My panel was highly interactive, consisting mostly of questions and answers between the moderator (Jerry Heneghan of Virtual Heroes) and the panelists (Elaine Raybourn of Sandia National Laboratory, Jeff Taekman of Duke, Priscilla Elfrey of NASA, and me). As a result, I didn't give a single contiguous talk on assessment per se. But if I string together my comments, they would look something like this:
3Dsolve's flagship project, which we finalized this summer, was a project for the US Army Signal Center and School at Fort Gordon, GA. It was 110 hours of simulation-based task training for the 25B10 MOS, Information Systems Operator/Analyst. We've now started work on the follow-on to that, which is 120 hours of instruction for the 25B30-level MOS.
A widely-quoted statistic is that we retain approximately 5 percent of what we hear in a lecture, but retain approximately 75 percent of what we learn through hands-on training. At a 30,000-foot view, our goal is get as close to that 75 percent figure as possible with virtual hands-on training. In that light, assessment for us can be viewed as, "How close to 75 percent are we getting on a per-student basis?"

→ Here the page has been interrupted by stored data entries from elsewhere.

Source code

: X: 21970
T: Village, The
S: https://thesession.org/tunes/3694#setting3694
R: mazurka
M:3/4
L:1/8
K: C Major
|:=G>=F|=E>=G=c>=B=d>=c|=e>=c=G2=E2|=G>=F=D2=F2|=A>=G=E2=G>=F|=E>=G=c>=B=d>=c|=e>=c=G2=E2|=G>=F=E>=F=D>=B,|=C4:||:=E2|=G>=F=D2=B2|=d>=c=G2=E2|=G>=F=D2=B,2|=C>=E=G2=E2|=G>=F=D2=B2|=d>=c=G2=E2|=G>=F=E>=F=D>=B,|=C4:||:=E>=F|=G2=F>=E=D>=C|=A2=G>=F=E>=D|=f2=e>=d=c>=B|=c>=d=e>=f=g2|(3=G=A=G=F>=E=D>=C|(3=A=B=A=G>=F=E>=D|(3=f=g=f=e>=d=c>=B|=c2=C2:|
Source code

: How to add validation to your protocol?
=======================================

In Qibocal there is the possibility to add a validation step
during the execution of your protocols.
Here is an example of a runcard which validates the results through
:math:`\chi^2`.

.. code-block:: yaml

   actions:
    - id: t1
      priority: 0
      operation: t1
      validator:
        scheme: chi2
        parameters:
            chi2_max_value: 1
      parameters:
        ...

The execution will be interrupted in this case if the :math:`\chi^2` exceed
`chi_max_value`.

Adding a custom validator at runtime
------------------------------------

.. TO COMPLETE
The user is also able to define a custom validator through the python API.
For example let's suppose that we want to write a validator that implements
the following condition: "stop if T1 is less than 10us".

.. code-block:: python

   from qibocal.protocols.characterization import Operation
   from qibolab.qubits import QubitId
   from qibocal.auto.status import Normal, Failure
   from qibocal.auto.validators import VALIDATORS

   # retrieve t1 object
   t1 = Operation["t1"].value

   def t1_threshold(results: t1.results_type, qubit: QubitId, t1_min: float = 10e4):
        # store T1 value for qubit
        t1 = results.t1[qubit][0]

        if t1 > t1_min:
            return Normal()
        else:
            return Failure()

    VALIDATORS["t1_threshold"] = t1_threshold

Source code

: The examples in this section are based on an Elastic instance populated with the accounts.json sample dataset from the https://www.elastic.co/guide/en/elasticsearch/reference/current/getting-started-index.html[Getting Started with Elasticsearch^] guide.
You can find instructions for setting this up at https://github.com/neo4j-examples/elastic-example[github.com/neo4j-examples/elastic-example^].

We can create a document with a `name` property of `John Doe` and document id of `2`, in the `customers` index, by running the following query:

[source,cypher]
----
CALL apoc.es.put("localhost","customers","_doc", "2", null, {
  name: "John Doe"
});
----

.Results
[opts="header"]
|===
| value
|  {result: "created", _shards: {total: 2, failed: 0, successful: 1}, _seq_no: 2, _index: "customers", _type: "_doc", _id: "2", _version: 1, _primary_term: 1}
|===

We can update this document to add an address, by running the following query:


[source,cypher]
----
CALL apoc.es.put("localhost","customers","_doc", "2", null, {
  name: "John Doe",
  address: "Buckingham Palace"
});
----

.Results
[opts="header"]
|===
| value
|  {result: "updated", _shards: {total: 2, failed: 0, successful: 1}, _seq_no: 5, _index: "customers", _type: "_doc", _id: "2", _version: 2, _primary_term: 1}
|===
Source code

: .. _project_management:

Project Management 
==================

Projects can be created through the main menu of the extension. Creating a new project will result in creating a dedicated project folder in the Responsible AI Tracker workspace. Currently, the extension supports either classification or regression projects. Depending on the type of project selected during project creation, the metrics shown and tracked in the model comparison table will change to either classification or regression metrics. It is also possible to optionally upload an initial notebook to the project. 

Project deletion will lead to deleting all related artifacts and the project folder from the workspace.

It's important to keep in mind the distinction between assessment and validation, which are separate concepts, but unfortuately sometimes used interchangably in discussions. Assessment is the process of evaluating the performance of an individual student. Did he/she learn the material? Did he/she achieve the learning objectives? Validation is the process of evaluating the courseware as a whole. Is it valid? Was it properly designed given the learning objectives?
Our task training software for the Signal School uses what is known as the FAPV model: Familiarize, Acquire, Practice, and Validate (this is an unfortunate misuse of the term validate, but then we didn't invent the model). In Familiarize mode, students can explore freely to discover the environment for themselves. In Acquire mode, we guide them through a particular lesson, telling them exactly what to do for each step of the process. In Practice mode, students navigate and interact on their own, but can receive hints from the software as needed. In Validate mode, we provide no hints whatsoever, and the student is expected to be able to execute all lesson steps without assistance.
In both Practice and Validate modes, we track virtually every action taken by the student: Where did he/she go? What did he/she look at? When did he/she take a given action? What did he/she click on and in what sequence? All this data is used for assessment purposes.
We use a documented XML-based format that we developed to define our lessons. A typical lesson might consist of 30-60 individual steps. The student is expected to navigate through the environment as required and perform the steps, which may be linear, non-linear, or a combination of both, depending on the particular lesson. A "happy path" defines the nominal sequence of actions (or sequences for non-linear content) that equate to a correct traversal of the lesson content. We use this same XML-based content not only to guide the student through the lesson in Acquire mode, but to evaluate the student's performance in Practice and Validate modes -- by comparing the student's actions to the nominal happy path.
We provide assessment results both to students directly within the courseware itself, as soon as they work through a given lesson, and to the instructors by uploading results to the Army's Learning Management System (LMS). What we have found is that the process as a whole, and notably the assessment data, changes the role of the instructor. Instead of leading classes through "death by PowerPoint" (as they put it), instructors become coaches, able to spend their time with the students who need their help the most, when they need it.
To use an analogy, I like to think of our approach as precision guided munitions for learning. By focusing instructors' time where it is needed the most, simulation-based learning with integrated, real-time assessment dramatically increases instructor effectiveness.
From an article on precision guided munitions (not included in my talk):In the fall of 1944, only seven per cent of all bombs dropped by the Eighth Air Force hit within 1,000 feet of their aim point; even a 'precision' weapon such as a fighter-bomber in a 40 degree dive releasing a bomb at 7,000 feet could have a circular error (CEP) of as much as 1,000 feet. It took 108 B-17 bombers, crewed by 1,080 airmen, dropping 648 bombs to guarantee a 96 per cent chance of getting just two hits inside a 400 x 500 feet German power-generation plant; in contrast, in the Gulf War, a single strike aircraft with one or two crewmen, dropping two laser-guided bombs, could achieve the same results with essentially a 100 per cent expectation of hitting the target, short of a material failure of the bombs themselves.